◆ What is required
Having read the entries, repeat all of them exactly.

◆ Records for this task

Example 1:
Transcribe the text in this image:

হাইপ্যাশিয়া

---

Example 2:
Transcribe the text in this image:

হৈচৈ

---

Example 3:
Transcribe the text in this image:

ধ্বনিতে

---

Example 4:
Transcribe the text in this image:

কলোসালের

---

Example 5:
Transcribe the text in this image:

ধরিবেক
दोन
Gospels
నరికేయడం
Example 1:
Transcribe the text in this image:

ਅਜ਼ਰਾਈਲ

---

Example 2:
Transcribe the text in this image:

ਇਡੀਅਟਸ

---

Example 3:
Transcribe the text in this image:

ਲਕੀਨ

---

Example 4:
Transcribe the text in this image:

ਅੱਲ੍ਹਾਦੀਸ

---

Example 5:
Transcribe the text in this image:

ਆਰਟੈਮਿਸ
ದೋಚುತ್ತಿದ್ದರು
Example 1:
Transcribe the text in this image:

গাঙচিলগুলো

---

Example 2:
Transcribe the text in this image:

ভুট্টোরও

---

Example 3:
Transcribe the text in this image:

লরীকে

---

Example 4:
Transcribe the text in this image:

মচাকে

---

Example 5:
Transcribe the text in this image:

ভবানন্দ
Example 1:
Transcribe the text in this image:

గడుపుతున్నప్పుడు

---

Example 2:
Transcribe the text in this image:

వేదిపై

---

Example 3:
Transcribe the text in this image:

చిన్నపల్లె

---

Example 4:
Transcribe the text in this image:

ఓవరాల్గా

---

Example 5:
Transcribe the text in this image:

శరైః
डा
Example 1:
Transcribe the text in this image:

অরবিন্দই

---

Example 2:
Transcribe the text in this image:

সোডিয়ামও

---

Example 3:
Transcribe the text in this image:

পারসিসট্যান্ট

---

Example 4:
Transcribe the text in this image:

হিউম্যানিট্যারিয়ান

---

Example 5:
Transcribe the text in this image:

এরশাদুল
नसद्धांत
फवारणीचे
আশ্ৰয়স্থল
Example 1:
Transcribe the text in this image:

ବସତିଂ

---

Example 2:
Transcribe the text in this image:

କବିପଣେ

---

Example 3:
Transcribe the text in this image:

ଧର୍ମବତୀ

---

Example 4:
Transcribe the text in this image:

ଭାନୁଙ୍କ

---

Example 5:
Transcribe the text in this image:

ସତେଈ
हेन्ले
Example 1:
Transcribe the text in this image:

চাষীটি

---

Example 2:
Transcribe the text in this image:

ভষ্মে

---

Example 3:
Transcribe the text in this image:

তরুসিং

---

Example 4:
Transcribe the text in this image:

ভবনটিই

◆ Task answer
Example 1:
Transcribe the text in this image:

হাইপ্যাশিয়া

---

Example 2:
Transcribe the text in this image:

হৈচৈ

---

Example 3:
Transcribe the text in this image:

ধ্বনিতে

---

Example 4:
Transcribe the text in this image:

কলোসালের

---

Example 5:
Transcribe the text in this image:

ধরিবেক
दोन
Gospels
నరికేయడం
Example 1:
Transcribe the text in this image:

ਅਜ਼ਰਾਈਲ

---

Example 2:
Transcribe the text in this image:

ਇਡੀਅਟਸ

---

Example 3:
Transcribe the text in this image:

ਲਕੀਨ

---

Example 4:
Transcribe the text in this image:

ਅੱਲ੍ਹਾਦੀਸ

---

Example 5:
Transcribe the text in this image:

ਆਰਟੈਮਿਸ
ದೋಚುತ್ತಿದ್ದರು
Example 1:
Transcribe the text in this image:

গাঙচিলগুলো

---

Example 2:
Transcribe the text in this image:

ভুট্টোরও

---

Example 3:
Transcribe the text in this image:

লরীকে

---

Example 4:
Transcribe the text in this image:

মচাকে

---

Example 5:
Transcribe the text in this image:

ভবানন্দ
Example 1:
Transcribe the text in this image:

గడుపుతున్నప్పుడు

---

Example 2:
Transcribe the text in this image:

వేదిపై

---

Example 3:
Transcribe the text in this image:

చిన్నపల్లె

---

Example 4:
Transcribe the text in this image:

ఓవరాల్గా

---

Example 5:
Transcribe the text in this image:

శరైః
डा
Example 1:
Transcribe the text in this image:

অরবিন্দই

---

Example 2:
Transcribe the text in this image:

সোডিয়ামও

---

Example 3:
Transcribe the text in this image:

পারসিসট্যান্ট

---

Example 4:
Transcribe the text in this image:

হিউম্যানিট্যারিয়ান

---

Example 5:
Transcribe the text in this image:

এরশাদুল
नसद्धांत
फवारणीचे
আশ্ৰয়স্থল
Example 1:
Transcribe the text in this image:

ବସତିଂ

---

Example 2:
Transcribe the text in this image:

କବିପଣେ

---

Example 3:
Transcribe the text in this image:

ଧର୍ମବତୀ

---

Example 4:
Transcribe the text in this image:

ଭାନୁଙ୍କ

---

Example 5:
Transcribe the text in this image:

ସତେଈ
हेन्ले
Example 1:
Transcribe the text in this image:

চাষীটি

---

Example 2:
Transcribe the text in this image:

ভষ্মে

---

Example 3:
Transcribe the text in this image:

তরুসিং

---

Example 4:
Transcribe the text in this image:

ভবনটিই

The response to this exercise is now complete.